在这里,我们使用 num_gpus=0.3 表示他只会占用0.5颗GPU, 如果部署每个模型的时候,设置这个参数,那么就会部署在一块GPU上。 不过你需要自己确保这块GPU的显存确实可以同时跑多个模型。

开发一个界面

这里我们用 gradio 开发一个界面,假设文件名称叫 digital_techer.py:

import concurrent.futures
import json
import re
import time
from base64 import b64encode
from typing import List, Tuple

import gradio as gr
import numpy as np
import requests

# select finetune_model_predict(array(feature)) as a
def request(sql: str, json_data: str) -> str:
    url = 'http://127.0.0.1:9003/model/predict'
    data = {
        'sessionPerUser': 'true',
        'sessionPerRequest': 'true',
        'owner': 'william',
        'dataType': 'string',
        'sql': sql,
        'data': json_data
    }
    response = requests.post(url, data=data)
    if response.status_code != 200:
        raise Exception(response.text)
    return response.text


def voice_to_text(rate: int, t: np.ndarray) -> str:
    json_data = json.dumps([
        {"rate": rate, "voice": t.tolist()}
    ])

    response = request('''
     select voice_to_text(array(feature)) as value
    ''', json_data)

    t = json.loads(response)
    t2 = json.loads(t[0]["value"][0])
    return t2[0]["predict"]

def text_to_voice(sequence) -> np.ndarray:
    json_data = json.dumps([
        {"instruction": sequence}
    ])
    data = request('''
                 select text_to_voice(array(feature)) as value
                ''', json_data)
    t = json.loads(data)
    t2 = json.loads(t[0]["value"][0])
    return np.array(t2[0]["predict"])

def execute_parallel(fn,a,num_workers=3):
    import concurrent.futures

    def process_chunk(chunk):
        return [fn(*m) for m in chunk]

    def split_list(lst, n):
        k, m = divmod(len(lst), n)
        return [lst[i * k + min(i, m):(i + 1) * k + min(i + 1, m)] for i in range(n)]
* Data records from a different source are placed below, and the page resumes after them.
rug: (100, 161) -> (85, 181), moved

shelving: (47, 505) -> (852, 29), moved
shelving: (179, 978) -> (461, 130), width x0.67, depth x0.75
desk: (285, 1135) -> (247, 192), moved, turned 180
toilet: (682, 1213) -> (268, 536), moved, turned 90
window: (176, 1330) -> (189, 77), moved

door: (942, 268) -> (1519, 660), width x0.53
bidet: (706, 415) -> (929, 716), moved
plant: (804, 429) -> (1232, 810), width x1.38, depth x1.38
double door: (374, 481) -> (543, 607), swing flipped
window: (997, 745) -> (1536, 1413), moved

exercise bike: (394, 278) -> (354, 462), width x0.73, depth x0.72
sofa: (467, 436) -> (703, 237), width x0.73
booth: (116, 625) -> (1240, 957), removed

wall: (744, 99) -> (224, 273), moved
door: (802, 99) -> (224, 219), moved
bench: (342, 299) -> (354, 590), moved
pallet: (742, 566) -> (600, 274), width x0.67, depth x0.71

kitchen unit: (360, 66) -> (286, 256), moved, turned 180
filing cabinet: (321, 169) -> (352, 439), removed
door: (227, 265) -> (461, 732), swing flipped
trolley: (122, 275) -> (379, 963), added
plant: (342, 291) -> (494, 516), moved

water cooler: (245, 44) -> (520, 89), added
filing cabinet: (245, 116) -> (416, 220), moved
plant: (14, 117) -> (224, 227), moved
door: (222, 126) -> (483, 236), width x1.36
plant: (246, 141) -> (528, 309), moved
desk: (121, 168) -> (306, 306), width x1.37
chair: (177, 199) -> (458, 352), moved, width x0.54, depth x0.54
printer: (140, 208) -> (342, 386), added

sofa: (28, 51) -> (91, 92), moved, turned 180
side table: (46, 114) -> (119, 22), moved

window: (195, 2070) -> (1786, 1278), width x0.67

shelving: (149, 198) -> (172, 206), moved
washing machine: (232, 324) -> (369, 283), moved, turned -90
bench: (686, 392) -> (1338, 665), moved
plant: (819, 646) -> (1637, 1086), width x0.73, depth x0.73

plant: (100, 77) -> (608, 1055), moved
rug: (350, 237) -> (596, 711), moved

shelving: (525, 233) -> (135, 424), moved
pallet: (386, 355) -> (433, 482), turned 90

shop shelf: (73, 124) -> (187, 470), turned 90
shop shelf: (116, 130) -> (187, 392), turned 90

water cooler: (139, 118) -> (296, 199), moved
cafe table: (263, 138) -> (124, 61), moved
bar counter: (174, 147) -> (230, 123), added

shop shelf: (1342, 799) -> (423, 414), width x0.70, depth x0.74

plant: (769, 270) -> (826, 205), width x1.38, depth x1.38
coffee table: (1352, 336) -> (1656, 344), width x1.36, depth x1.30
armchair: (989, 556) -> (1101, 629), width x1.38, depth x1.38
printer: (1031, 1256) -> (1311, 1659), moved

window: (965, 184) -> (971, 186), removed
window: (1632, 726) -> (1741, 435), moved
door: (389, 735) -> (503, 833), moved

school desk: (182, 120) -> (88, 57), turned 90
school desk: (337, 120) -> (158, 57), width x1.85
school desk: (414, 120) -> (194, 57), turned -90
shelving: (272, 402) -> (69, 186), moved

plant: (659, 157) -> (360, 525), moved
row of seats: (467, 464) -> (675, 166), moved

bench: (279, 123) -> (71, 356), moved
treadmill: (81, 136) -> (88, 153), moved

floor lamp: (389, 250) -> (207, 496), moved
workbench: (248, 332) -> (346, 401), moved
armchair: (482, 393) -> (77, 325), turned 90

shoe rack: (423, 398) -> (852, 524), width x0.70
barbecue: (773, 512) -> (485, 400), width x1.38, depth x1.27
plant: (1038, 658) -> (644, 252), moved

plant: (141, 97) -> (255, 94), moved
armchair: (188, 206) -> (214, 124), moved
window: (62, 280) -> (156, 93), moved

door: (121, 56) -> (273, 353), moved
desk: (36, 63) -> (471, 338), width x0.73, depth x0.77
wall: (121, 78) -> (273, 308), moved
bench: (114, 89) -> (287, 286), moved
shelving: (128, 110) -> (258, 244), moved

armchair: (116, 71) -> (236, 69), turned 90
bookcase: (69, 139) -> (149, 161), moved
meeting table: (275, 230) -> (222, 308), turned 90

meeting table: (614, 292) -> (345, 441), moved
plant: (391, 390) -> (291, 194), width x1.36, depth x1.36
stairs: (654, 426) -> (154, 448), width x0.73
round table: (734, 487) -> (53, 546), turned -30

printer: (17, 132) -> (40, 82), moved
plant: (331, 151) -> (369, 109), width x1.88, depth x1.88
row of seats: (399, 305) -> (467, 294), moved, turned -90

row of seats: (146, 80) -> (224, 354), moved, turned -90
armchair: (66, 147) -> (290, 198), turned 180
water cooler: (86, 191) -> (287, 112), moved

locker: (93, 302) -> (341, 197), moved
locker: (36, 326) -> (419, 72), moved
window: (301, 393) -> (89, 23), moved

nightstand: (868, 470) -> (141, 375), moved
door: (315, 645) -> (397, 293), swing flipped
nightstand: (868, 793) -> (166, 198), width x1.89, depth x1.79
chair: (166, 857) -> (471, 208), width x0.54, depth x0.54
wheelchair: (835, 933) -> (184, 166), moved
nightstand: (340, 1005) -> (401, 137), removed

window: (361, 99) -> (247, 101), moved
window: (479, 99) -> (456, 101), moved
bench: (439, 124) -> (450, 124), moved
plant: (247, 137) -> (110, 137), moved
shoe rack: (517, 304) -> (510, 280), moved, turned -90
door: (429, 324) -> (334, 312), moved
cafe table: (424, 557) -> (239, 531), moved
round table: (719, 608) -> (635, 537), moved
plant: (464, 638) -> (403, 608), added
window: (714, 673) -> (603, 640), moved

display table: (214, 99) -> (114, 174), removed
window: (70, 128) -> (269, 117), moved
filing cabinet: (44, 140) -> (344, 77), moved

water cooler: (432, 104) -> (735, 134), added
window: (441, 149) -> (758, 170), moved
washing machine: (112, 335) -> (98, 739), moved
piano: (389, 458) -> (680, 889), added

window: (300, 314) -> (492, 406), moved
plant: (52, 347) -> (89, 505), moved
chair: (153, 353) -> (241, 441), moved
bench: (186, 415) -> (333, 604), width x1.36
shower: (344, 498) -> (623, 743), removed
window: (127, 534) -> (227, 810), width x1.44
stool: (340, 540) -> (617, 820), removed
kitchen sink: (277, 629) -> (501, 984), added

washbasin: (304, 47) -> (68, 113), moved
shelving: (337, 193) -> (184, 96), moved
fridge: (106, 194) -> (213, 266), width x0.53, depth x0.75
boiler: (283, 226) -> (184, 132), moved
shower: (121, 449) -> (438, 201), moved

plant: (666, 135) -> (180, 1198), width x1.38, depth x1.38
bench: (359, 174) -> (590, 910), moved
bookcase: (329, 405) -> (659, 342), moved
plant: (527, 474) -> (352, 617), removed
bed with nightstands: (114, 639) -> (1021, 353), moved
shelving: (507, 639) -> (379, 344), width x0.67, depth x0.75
    # Split the list into three chunks
    chunks = split_list(a,num_workers)

    with concurrent.futures.ThreadPoolExecutor(max_workers=num_workers) as executor:
        results = list(executor.map(lambda x: process_chunk(x), chunks))
    return results

## s,history = state.history
def chat(s: str, history: List[Tuple[str, str]]) -> str:
    newhis = [{"role": item[0], "content": item[1]} for item in history]
    template = """You are a helpful assistant. Think it over and answer the user question correctly. 
    User: {context}
    Please answer based on the content above: 
    {query}
    Assistant:"""
    json_data = json.dumps([
        {"instruction": s, "k": 1, "temperature": 0.1, "prompt": template, 'history': newhis, 'max_length': 8000}
    ])
    response = request('''
     select llama_13b_chat(array(feature)) as value
    ''', json_data)
    t = json.loads(response)
    t2 = json.loads(t[0]["value"][0])
    return t2[0]["predict"]


class UserState:
    def __init__(self, history: List[Tuple[str, str]] = [], output_state: str = "") -> None:
        self.history = history
        self.output_state = output_state

    def add_chat(self, role, content):
        self.history.append((role, content))
        if len(self.history) > 10:
            self.history = self.history[len(self.history) - 10:]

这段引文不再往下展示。